- [YOUR TASK]: Your answer must consist of exactly the lines below, starting with the line with "Узнать стоимость" and going on through the line with "Waktu semakin sempit.", and nothing else.

/---

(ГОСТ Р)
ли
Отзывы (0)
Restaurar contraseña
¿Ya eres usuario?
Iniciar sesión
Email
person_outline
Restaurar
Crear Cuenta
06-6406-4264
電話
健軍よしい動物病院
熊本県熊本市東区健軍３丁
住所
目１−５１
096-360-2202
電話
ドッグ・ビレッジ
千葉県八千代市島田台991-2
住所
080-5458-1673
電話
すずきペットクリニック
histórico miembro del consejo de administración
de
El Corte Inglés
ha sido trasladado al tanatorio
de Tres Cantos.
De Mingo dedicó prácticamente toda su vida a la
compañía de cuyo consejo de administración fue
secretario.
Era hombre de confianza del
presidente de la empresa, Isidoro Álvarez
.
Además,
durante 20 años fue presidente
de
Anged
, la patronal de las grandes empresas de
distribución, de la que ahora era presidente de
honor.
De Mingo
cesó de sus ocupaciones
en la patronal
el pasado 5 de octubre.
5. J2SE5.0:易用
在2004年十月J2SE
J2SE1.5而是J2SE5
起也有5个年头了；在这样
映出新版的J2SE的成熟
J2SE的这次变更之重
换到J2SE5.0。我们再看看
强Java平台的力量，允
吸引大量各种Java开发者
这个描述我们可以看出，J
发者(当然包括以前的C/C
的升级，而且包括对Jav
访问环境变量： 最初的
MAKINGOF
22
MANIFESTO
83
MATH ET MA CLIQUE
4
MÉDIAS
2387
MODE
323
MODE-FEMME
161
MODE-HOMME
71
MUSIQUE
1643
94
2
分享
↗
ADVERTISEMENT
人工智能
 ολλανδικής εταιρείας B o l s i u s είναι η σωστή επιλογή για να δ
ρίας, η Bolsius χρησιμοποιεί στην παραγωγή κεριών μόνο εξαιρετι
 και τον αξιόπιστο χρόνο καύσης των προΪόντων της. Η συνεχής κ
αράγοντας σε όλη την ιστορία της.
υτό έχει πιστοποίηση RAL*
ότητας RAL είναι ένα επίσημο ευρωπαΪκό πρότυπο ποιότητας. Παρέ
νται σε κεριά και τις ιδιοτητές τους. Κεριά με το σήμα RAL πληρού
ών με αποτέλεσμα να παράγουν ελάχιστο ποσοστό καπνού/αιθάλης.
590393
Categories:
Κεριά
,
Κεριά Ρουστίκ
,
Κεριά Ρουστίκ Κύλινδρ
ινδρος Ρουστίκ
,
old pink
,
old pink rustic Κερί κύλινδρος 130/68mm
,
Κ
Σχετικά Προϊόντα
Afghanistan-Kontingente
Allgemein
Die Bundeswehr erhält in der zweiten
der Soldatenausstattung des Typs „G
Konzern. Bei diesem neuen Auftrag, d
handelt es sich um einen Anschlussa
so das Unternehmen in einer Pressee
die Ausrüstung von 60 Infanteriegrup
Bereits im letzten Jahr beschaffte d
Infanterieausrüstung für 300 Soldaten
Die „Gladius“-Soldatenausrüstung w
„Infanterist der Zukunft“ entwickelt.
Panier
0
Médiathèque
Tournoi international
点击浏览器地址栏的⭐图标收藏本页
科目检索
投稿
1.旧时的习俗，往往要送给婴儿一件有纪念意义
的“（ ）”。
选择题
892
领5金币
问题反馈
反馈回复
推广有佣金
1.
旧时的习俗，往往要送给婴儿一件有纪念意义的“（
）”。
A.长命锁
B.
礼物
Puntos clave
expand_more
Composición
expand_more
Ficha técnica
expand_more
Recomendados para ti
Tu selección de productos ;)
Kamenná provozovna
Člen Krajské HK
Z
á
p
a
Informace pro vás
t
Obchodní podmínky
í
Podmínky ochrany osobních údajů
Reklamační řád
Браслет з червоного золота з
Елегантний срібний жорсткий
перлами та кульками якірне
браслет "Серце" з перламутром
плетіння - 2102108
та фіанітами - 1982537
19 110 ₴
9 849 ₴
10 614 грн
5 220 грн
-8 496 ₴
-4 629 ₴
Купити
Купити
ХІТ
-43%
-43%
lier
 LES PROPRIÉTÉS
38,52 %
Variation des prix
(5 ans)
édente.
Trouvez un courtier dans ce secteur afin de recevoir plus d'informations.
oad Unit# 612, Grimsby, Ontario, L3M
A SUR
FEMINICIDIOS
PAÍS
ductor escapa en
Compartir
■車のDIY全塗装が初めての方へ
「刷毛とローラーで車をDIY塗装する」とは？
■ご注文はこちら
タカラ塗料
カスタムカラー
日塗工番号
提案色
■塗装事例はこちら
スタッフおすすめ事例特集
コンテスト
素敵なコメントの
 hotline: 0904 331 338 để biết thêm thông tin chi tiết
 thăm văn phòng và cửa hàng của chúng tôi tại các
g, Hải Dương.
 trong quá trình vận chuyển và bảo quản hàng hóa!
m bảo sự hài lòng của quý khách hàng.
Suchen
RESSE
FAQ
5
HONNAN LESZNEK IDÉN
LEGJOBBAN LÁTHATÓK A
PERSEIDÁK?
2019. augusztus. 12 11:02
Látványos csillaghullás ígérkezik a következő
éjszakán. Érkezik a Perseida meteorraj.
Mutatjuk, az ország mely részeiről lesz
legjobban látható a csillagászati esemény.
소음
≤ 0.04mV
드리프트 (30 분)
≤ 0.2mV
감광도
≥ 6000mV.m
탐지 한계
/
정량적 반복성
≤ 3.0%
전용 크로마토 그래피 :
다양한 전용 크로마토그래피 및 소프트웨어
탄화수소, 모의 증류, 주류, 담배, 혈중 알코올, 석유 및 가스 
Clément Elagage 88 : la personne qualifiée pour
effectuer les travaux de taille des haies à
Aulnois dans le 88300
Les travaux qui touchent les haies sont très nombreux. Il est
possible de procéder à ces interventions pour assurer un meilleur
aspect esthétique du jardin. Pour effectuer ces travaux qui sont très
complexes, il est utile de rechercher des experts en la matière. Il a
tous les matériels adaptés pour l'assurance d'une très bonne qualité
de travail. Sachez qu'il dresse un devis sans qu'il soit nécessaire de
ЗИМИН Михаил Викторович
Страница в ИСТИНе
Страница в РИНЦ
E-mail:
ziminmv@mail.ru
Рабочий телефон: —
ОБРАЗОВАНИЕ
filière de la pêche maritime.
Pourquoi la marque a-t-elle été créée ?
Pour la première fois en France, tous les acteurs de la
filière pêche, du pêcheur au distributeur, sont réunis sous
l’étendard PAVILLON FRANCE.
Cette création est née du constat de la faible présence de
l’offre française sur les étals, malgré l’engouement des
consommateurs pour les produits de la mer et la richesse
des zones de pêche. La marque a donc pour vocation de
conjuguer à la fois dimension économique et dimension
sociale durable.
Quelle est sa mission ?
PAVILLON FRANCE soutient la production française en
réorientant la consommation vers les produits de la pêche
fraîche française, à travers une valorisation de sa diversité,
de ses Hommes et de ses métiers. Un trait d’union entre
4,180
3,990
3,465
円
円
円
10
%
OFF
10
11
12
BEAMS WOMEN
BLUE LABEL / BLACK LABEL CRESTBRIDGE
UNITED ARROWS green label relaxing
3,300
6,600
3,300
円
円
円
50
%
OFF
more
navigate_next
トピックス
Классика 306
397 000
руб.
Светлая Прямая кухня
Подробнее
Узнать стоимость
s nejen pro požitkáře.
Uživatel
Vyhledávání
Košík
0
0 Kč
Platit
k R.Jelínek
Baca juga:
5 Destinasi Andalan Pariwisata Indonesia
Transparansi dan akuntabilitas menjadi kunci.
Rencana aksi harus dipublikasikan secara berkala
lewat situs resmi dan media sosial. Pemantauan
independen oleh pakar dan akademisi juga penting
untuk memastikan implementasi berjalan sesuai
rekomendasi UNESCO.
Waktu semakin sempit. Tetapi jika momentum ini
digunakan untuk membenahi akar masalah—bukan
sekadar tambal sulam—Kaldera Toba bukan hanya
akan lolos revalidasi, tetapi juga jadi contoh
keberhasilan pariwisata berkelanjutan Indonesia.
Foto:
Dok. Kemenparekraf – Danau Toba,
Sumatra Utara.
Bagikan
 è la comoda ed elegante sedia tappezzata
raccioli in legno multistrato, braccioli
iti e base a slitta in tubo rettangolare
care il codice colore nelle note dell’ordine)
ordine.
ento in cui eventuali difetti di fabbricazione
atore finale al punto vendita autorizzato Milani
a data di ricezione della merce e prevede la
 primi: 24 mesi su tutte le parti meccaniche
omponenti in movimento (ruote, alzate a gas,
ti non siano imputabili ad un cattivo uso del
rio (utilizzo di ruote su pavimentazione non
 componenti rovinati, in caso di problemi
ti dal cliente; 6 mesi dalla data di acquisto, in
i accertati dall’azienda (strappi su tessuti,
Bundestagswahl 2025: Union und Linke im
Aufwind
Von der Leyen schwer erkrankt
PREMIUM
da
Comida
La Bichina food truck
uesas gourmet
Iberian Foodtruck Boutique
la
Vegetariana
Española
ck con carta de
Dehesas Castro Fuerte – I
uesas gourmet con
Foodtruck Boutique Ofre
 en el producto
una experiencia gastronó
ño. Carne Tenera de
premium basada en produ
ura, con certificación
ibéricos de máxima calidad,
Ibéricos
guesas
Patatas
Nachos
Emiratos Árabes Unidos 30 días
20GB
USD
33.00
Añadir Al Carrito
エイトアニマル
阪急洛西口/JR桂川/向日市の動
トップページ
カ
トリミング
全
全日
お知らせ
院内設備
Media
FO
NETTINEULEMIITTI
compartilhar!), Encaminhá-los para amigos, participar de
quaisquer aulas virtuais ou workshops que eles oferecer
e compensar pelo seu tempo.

\---

- [WRITTEN SOLUTION]:
Узнать стоимость
s nejen pro požitkáře.
Uživatel
Vyhledávání
Košík
0
0 Kč
Platit
k R.Jelínek
Baca juga:
5 Destinasi Andalan Pariwisata Indonesia
Transparansi dan akuntabilitas menjadi kunci.
Rencana aksi harus dipublikasikan secara berkala
lewat situs resmi dan media sosial. Pemantauan
independen oleh pakar dan akademisi juga penting
untuk memastikan implementasi berjalan sesuai
rekomendasi UNESCO.
Waktu semakin sempit. Tetapi jika momentum ini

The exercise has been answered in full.